Tools for Productionalizing Data Science
This meetup focused on useful tools for data science in production. Why is data science in production so important? And what does this even mean? Well, data scientists get caught up in creating functional models that produce accurate results, but what happens after the model is created is equally as important. Data science in production is simply the deployment of models. If a model is not properly deployed or even accessible, then guess what? No one can use it.
The first speaker of the evening Jed Dougherty, Lead Data Scientist at Dataiku, focused heavily on this idea during his talk: “So you built a model, now what?”
The typical data science workflow consists of ingesting, cleaning and enriching data and then training that data as a model to produce accurate results. Jed reminded us that accuracy alone is not important, but how fast your model can produce results is important as well. If someone can get results faster with another model, they are not going to wait around for your model to return a result. Not only that, but your model needs to be able to produce fast results for multiple requests. So how do you make sure that your model runs quickly: test and adapt.

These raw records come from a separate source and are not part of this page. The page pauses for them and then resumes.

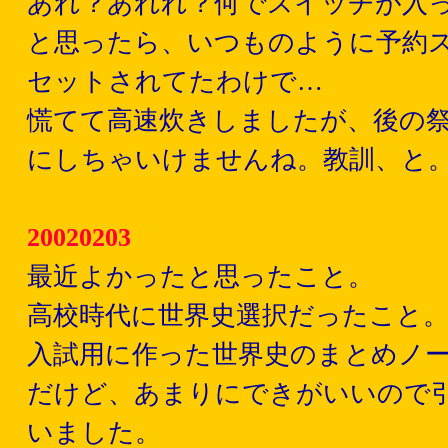
あれ？あれれ？何でスイッチが入っ
と思ったら、いつものように予約ス
セットされてたわけで…
慌てて高速炊きしましたが、後の
にしちゃいけませんね。教訓、と
20020203
最近よかったと思ったこと。
高校時代に世界史選択だったこと
入試用に作った世界史のまとめノー
だけど、あまりにできがいいので
いました。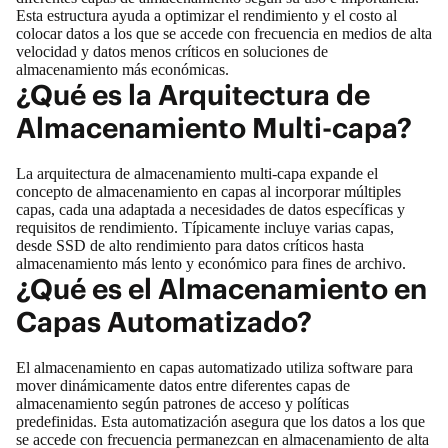
Esta estructura ayuda a optimizar el rendimiento y el costo al
colocar datos a los que se accede con frecuencia en medios de alta
velocidad y datos menos críticos en soluciones de
almacenamiento más económicas.
¿Qué es la Arquitectura de
Almacenamiento Multi-capa?
La arquitectura de almacenamiento multi-capa expande el
concepto de almacenamiento en capas al incorporar múltiples
capas, cada una adaptada a necesidades de datos específicas y
requisitos de rendimiento. Típicamente incluye varias capas,
desde SSD de alto rendimiento para datos críticos hasta
almacenamiento más lento y económico para fines de archivo.
¿Qué es el Almacenamiento en
Capas Automatizado?
El almacenamiento en capas automatizado utiliza software para
mover dinámicamente datos entre diferentes capas de
almacenamiento según patrones de acceso y políticas
predefinidas. Esta automatización asegura que los datos a los que
se accede con frecuencia permanezcan en almacenamiento de alta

Jed introduced Apache Bench, a common program used for measuring the performance of web servers. In a single command, you can send multiple requests to a URL and get an output of performance results for each request. These performance results will allow you to adapt your model so it can run faster at scale.

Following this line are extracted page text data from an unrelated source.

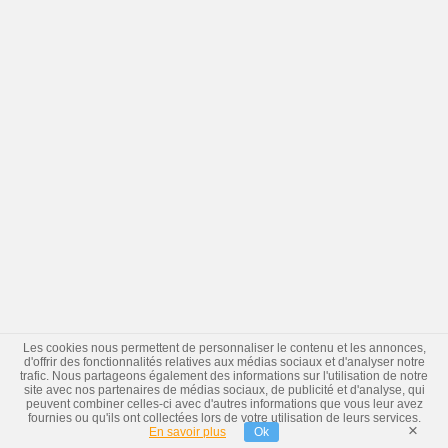
Les cookies nous permettent de personnaliser le contenu et les annonces,
d'offrir des fonctionnalités relatives aux médias sociaux et d'analyser notre
trafic. Nous partageons également des informations sur l'utilisation de notre
site avec nos partenaires de médias sociaux, de publicité et d'analyse, qui
peuvent combiner celles-ci avec d'autres informations que vous leur avez
fournies ou qu'ils ont collectées lors de votre utilisation de leurs services.
×
En savoir plus
Ok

Another useful tool in data science production is Apache Airflow, a platform used for monitoring workflows. Brian Lavery, Senior Data Engineer, and John Paletto, Data Scientist, from The New York Times presented this in the second half of the evening. Their talk was called: “Intro to Airflow for Data Analysts and Data Scientists”.
Brian first outlined the ways in which data scientists and engineers at the NYT use Airflow for their projects. In the model creation stage, they use Airflow for creating feature sets, which allows users to interact with a model, and for actually running their models and making predictions. In the production stage, Airflow allows them to backfill or reload data so they can rerun models, as well as, set up alerts to notify them of any anomalies that may arise.
John wrapped up the evening with a brief use case of Airflow for their “Project Feels”. The NYT started “Project Feels” so that advertisers could place more relevant ads next to articles that users searched for. Ultimately, the NYT made models that predicted the emotion of an article, and then pushed the appropriate ads to users depending on what articles they searched and the emotion that those articles invoked. How interesting! Click Here for more information regarding “Project Feels”.
While I went into this meetup with very little knowledge of data science in production, I left with a high-level understanding of model performance testing and data science workflows. I look forward to learning more in future meetups!